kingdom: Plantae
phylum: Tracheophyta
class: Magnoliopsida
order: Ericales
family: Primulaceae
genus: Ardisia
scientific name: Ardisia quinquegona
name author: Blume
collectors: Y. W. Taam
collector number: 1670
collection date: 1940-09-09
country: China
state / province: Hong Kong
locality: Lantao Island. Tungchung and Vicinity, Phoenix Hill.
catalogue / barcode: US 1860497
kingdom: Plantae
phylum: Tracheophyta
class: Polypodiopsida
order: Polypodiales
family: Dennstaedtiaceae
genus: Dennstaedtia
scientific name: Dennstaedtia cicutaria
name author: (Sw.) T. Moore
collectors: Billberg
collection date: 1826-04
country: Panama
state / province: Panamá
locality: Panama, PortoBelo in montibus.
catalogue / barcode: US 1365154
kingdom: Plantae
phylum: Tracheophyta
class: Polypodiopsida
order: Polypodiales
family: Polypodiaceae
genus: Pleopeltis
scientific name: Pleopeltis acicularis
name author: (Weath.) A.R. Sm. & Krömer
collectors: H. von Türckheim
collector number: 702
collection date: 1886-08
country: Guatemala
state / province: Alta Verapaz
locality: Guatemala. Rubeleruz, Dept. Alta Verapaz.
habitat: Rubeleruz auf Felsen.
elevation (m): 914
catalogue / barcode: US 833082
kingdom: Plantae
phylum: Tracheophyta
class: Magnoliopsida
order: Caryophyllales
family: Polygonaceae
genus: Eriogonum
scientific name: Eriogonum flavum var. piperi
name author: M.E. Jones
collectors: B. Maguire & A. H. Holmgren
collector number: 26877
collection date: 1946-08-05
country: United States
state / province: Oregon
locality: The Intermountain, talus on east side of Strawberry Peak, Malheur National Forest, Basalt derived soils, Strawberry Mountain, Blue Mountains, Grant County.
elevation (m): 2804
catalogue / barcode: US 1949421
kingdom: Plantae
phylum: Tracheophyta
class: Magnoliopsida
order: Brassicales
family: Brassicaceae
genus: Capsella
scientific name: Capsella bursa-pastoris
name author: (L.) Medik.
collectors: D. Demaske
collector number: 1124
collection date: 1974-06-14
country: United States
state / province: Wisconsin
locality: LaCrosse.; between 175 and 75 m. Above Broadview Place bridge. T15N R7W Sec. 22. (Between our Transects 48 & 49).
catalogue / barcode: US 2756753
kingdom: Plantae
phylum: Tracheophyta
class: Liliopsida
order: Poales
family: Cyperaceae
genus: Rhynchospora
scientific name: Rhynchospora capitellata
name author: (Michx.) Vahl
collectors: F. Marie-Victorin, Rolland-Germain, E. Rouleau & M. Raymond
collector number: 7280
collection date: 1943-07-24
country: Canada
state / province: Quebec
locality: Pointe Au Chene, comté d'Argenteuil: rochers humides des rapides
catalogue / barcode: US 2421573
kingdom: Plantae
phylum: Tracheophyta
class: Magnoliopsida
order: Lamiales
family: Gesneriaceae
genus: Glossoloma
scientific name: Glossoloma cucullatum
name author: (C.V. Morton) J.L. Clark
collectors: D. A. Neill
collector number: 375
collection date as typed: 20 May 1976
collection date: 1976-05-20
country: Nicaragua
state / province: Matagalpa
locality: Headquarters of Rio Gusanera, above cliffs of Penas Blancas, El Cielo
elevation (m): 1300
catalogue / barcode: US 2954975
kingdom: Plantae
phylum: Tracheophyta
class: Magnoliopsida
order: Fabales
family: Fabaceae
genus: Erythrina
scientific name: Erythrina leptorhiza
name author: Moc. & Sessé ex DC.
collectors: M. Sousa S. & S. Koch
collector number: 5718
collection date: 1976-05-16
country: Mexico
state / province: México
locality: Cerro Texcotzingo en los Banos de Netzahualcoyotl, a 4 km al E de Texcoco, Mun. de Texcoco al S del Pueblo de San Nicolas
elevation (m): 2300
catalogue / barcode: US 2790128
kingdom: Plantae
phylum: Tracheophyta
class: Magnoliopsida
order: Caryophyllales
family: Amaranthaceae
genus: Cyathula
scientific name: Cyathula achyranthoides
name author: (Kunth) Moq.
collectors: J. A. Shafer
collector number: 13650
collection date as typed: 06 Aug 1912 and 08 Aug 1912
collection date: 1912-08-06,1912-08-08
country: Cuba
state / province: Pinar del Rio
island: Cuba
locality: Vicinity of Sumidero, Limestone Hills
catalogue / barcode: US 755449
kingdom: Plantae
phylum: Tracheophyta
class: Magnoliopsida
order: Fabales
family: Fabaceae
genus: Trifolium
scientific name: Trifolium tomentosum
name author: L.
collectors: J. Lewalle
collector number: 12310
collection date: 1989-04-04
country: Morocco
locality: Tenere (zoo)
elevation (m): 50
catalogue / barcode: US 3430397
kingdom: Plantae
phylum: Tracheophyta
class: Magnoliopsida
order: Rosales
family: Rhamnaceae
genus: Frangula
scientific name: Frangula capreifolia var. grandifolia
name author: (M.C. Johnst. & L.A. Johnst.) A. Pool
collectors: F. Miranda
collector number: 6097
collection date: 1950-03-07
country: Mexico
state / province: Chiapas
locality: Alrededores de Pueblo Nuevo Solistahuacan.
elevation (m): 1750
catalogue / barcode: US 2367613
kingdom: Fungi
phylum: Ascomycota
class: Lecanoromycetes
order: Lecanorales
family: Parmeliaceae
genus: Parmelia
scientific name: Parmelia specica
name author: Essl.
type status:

**Challenge**.
Change every "locality" to "site" in the records and write them out again, leaving everything else unchanged.

**The completed task**.
kingdom: Plantae
phylum: Tracheophyta
class: Magnoliopsida
order: Ericales
family: Primulaceae
genus: Ardisia
scientific name: Ardisia quinquegona
name author: Blume
collectors: Y. W. Taam
collector number: 1670
collection date: 1940-09-09
country: China
state / province: Hong Kong
site: Lantao Island. Tungchung and Vicinity, Phoenix Hill.
catalogue / barcode: US 1860497
kingdom: Plantae
phylum: Tracheophyta
class: Polypodiopsida
order: Polypodiales
family: Dennstaedtiaceae
genus: Dennstaedtia
scientific name: Dennstaedtia cicutaria
name author: (Sw.) T. Moore
collectors: Billberg
collection date: 1826-04
country: Panama
state / province: Panamá
site: Panama, PortoBelo in montibus.
catalogue / barcode: US 1365154
kingdom: Plantae
phylum: Tracheophyta
class: Polypodiopsida
order: Polypodiales
family: Polypodiaceae
genus: Pleopeltis
scientific name: Pleopeltis acicularis
name author: (Weath.) A.R. Sm. & Krömer
collectors: H. von Türckheim
collector number: 702
collection date: 1886-08
country: Guatemala
state / province: Alta Verapaz
site: Guatemala. Rubeleruz, Dept. Alta Verapaz.
habitat: Rubeleruz auf Felsen.
elevation (m): 914
catalogue / barcode: US 833082
kingdom: Plantae
phylum: Tracheophyta
class: Magnoliopsida
order: Caryophyllales
family: Polygonaceae
genus: Eriogonum
scientific name: Eriogonum flavum var. piperi
name author: M.E. Jones
collectors: B. Maguire & A. H. Holmgren
collector number: 26877
collection date: 1946-08-05
country: United States
state / province: Oregon
site: The Intermountain, talus on east side of Strawberry Peak, Malheur National Forest, Basalt derived soils, Strawberry Mountain, Blue Mountains, Grant County.
elevation (m): 2804
catalogue / barcode: US 1949421
kingdom: Plantae
phylum: Tracheophyta
class: Magnoliopsida
order: Brassicales
family: Brassicaceae
genus: Capsella
scientific name: Capsella bursa-pastoris
name author: (L.) Medik.
collectors: D. Demaske
collector number: 1124
collection date: 1974-06-14
country: United States
state / province: Wisconsin
site: LaCrosse.; between 175 and 75 m. Above Broadview Place bridge. T15N R7W Sec. 22. (Between our Transects 48 & 49).
catalogue / barcode: US 2756753
kingdom: Plantae
phylum: Tracheophyta
class: Liliopsida
order: Poales
family: Cyperaceae
genus: Rhynchospora
scientific name: Rhynchospora capitellata
name author: (Michx.) Vahl
collectors: F. Marie-Victorin, Rolland-Germain, E. Rouleau & M. Raymond
collector number: 7280
collection date: 1943-07-24
country: Canada
state / province: Quebec
site: Pointe Au Chene, comté d'Argenteuil: rochers humides des rapides
catalogue / barcode: US 2421573
kingdom: Plantae
phylum: Tracheophyta
class: Magnoliopsida
order: Lamiales
family: Gesneriaceae
genus: Glossoloma
scientific name: Glossoloma cucullatum
name author: (C.V. Morton) J.L. Clark
collectors: D. A. Neill
collector number: 375
collection date as typed: 20 May 1976
collection date: 1976-05-20
country: Nicaragua
state / province: Matagalpa
site: Headquarters of Rio Gusanera, above cliffs of Penas Blancas, El Cielo
elevation (m): 1300
catalogue / barcode: US 2954975
kingdom: Plantae
phylum: Tracheophyta
class: Magnoliopsida
order: Fabales
family: Fabaceae
genus: Erythrina
scientific name: Erythrina leptorhiza
name author: Moc. & Sessé ex DC.
collectors: M. Sousa S. & S. Koch
collector number: 5718
collection date: 1976-05-16
country: Mexico
state / province: México
site: Cerro Texcotzingo en los Banos de Netzahualcoyotl, a 4 km al E de Texcoco, Mun. de Texcoco al S del Pueblo de San Nicolas
elevation (m): 2300
catalogue / barcode: US 2790128
kingdom: Plantae
phylum: Tracheophyta
class: Magnoliopsida
order: Caryophyllales
family: Amaranthaceae
genus: Cyathula
scientific name: Cyathula achyranthoides
name author: (Kunth) Moq.
collectors: J. A. Shafer
collector number: 13650
collection date as typed: 06 Aug 1912 and 08 Aug 1912
collection date: 1912-08-06,1912-08-08
country: Cuba
state / province: Pinar del Rio
island: Cuba
site: Vicinity of Sumidero, Limestone Hills
catalogue / barcode: US 755449
kingdom: Plantae
phylum: Tracheophyta
class: Magnoliopsida
order: Fabales
family: Fabaceae
genus: Trifolium
scientific name: Trifolium tomentosum
name author: L.
collectors: J. Lewalle
collector number: 12310
collection date: 1989-04-04
country: Morocco
site: Tenere (zoo)
elevation (m): 50
catalogue / barcode: US 3430397
kingdom: Plantae
phylum: Tracheophyta
class: Magnoliopsida
order: Rosales
family: Rhamnaceae
genus: Frangula
scientific name: Frangula capreifolia var. grandifolia
name author: (M.C. Johnst. & L.A. Johnst.) A. Pool
collectors: F. Miranda
collector number: 6097
collection date: 1950-03-07
country: Mexico
state / province: Chiapas
site: Alrededores de Pueblo Nuevo Solistahuacan.
elevation (m): 1750
catalogue / barcode: US 2367613
kingdom: Fungi
phylum: Ascomycota
class: Lecanoromycetes
order: Lecanorales
family: Parmeliaceae
genus: Parmelia
scientific name: Parmelia specica
name author: Essl.
type status:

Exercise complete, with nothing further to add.